Filed under life, motorbikes

Seeking Assylum: A Christo-Judaic View (or part one)

From a Christo-Judaic view the notion of refuge has been vital for justice and for the health of community. Internally, the people of ancient Israel were instructed (God through Moses) to designate six cities of refuge for those who had slain another person (Pentateuch – Numbers 35). If the slayer/murderer could make it to the city of designated refuge they were reprieved from the death penalty so long as they remained within the refuge city’s walls. it was latterly taught in rabbinical schools that any town run by the Levites was to be considered a town of refuge but only the designated towns could not refuse or revoke a refugee. So, although this was particular to Israel, it stands as a principal of compassion and for all people because Israel was originally to be the model for other peoples on how to live in the light and love of God.

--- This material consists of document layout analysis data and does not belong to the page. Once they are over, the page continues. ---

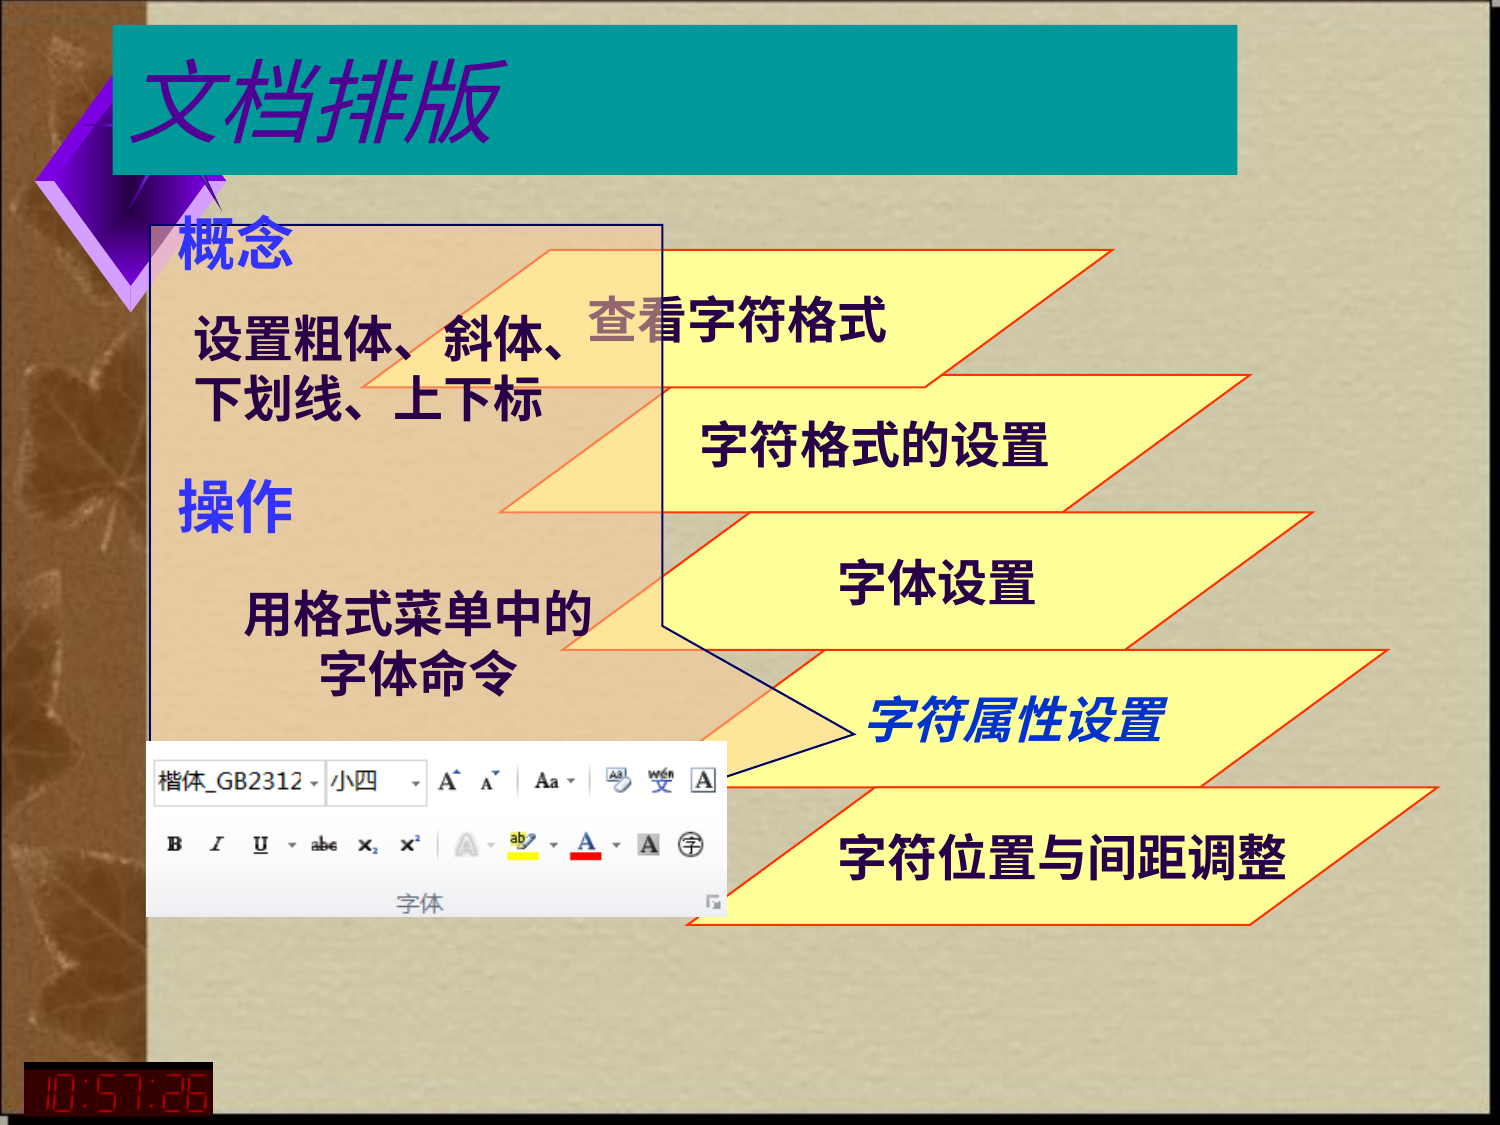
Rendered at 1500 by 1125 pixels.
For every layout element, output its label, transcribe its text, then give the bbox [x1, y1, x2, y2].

text_box 字符格式的设置 [666, 374, 1250, 513]
text_box 字体设置 [666, 512, 1313, 650]
title 文档排版 [112, 24, 1238, 175]
picture [0, 0, 1500, 1125]
text_box 字符位置与间距调整 [726, 787, 1438, 925]
text_box 查看字符格式 [666, 249, 1113, 388]
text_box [149, 199, 663, 740]
text_box 字符属性设置 [732, 649, 1388, 788]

And there is the imperative from Leviticus 19.33 – 34, that the people of Israel were to treat any alien in the land as if they were their own family. The end of verse 34 is particularly significant because it reminds the people of Israel that they too were once aliens in the land of Egypt. As with ironic and prophetic poignancy the Holy Family were also to find refuge in Egypt! (doubly ironic given the state of affairs of the modern Middle East!).

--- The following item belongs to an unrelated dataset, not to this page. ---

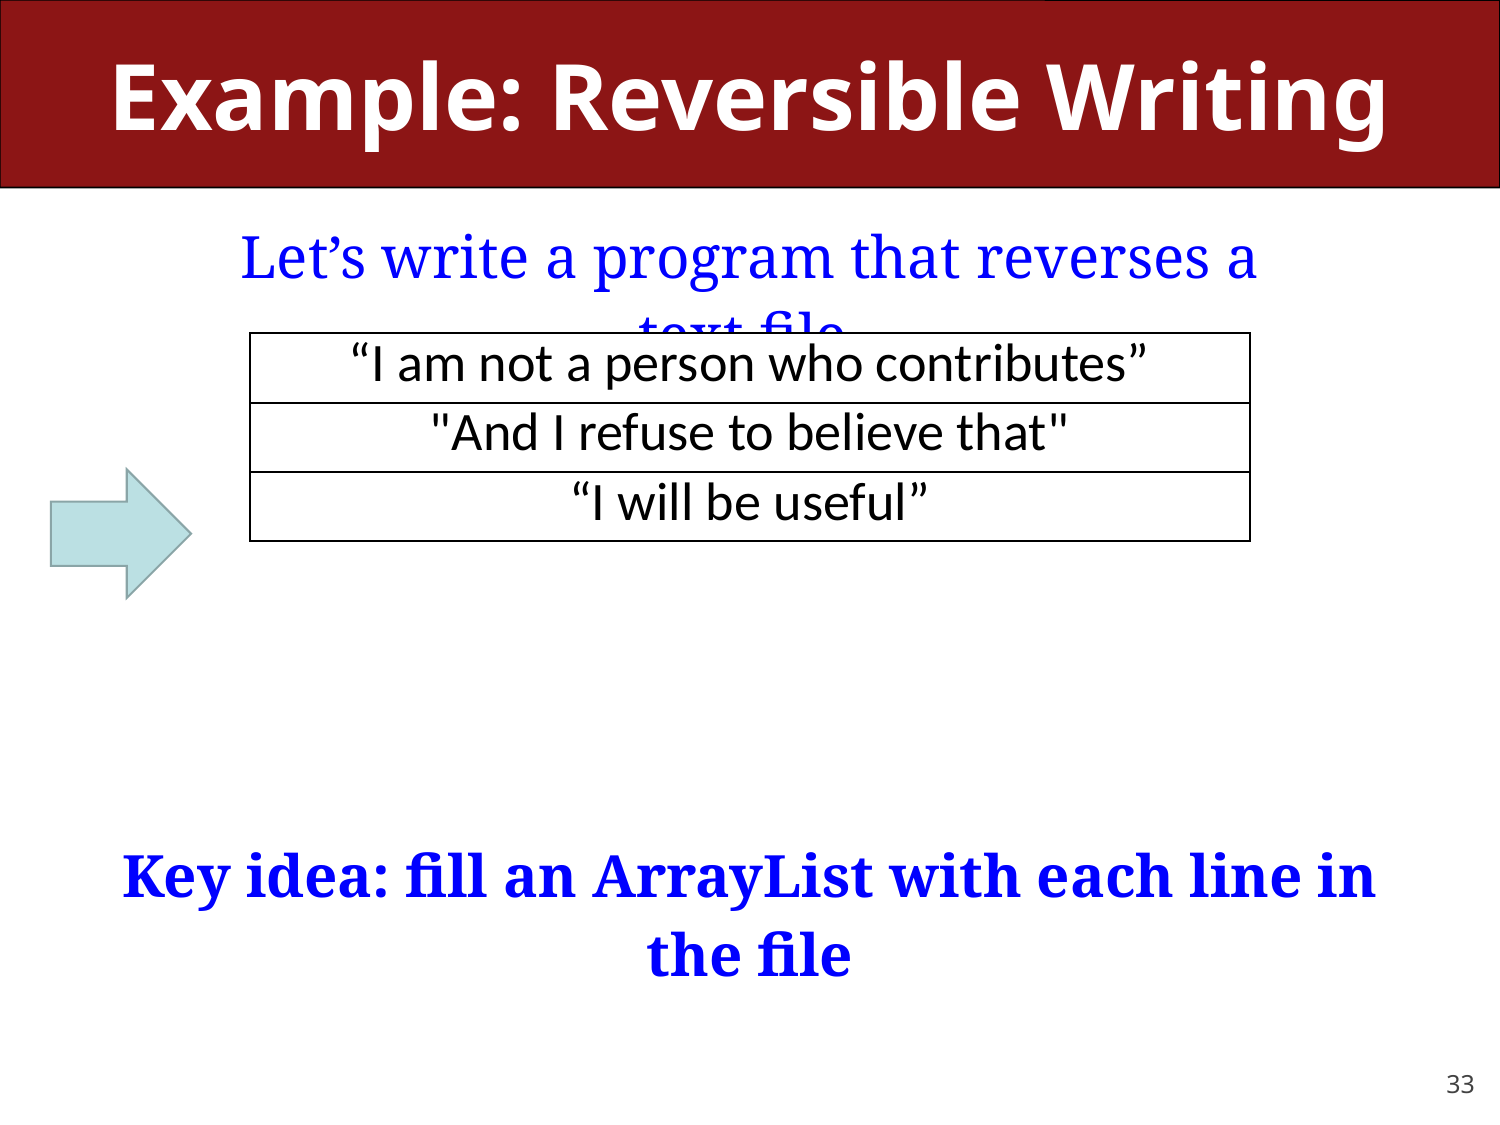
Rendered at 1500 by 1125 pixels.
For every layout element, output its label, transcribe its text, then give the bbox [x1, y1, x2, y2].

The missionary Don Richardson working in West Papua or Irian Jaya discovered that in that culture there was provision for cities of refuge.

In Islam the refugee is also cared for irrespective of religion or culture. The Prophet Muhammad found refuge among the people of Madinah, and there are many historical anecdotes and historical records of acts of refuge for Muslims by others and by Muslims for people of all persuasions. Shari’ah Law (Pathway) also encourages the safety of aliens and refugees, and teaches that anyone seeking refuge in a Mosque or sacred place is to be given protection and hospitality. But it also goes further and and encourages people to designate their homes and civic buildings as places for refuge. in the Qur’an, Sura 9.6 (see also sura 8.72 ff., and 9.100, 117, among many) asks for pagans to be given refuge, and yes, in the hope they will also eventually find hope in Allah, but the refuge (Aman) must be given!

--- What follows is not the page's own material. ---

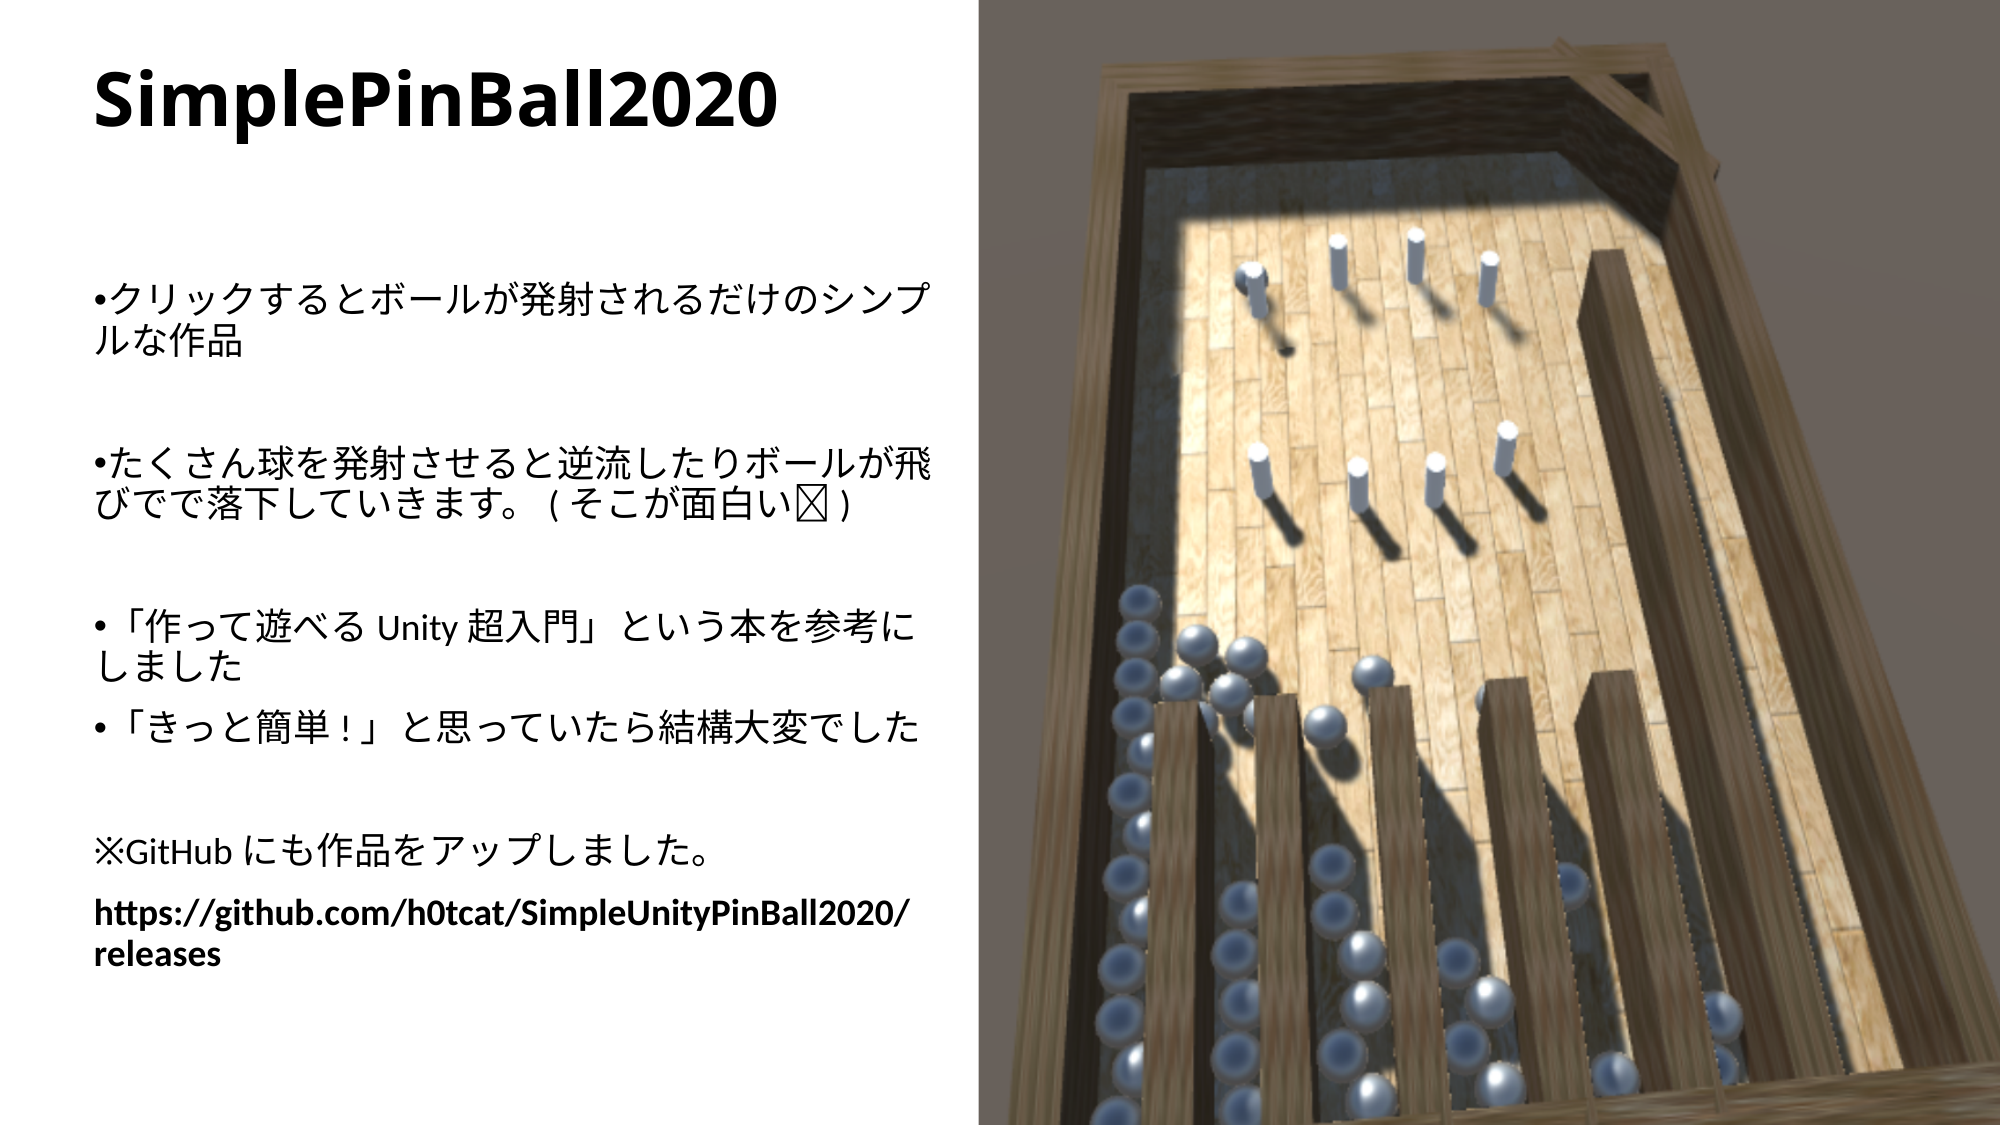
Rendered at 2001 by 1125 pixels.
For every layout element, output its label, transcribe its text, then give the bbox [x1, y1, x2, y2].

title SimplePinBall2020 [78, 53, 953, 274]
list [978, 0, 2000, 1125]
list クリックするとボールが発射されるだけのシンプルな作品 たくさん球を発射させると逆流したりボールが飛びでで落下していきます。(そこが面白い) 「作って遊べるUnity超入門」という本を参考にしました 「きっと簡単!」と思っていたら結構大変でした ※GitHubにも作品をアップしました。 https://github.com/h0tcat/SimpleUnityPinBall2020/releases [78, 274, 953, 1018]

Whether you are religious or not isn’t the point, it is that in culture past, people found within themselves to look beyond self and even to make laws to protect people, especially those seeking refuge. and if you are prone to a cynicism (original meaning – to question) then it is not about how religion has clearly failed to honour its own teachings. The ideal still stands, can we reach it?

I reflect on that and find hope, hope for a world where we are less concerned for tribe and self and more concerned for building a community where care and compassion can be the foundation for a less negative world. Where the globe itself is a city of refuge.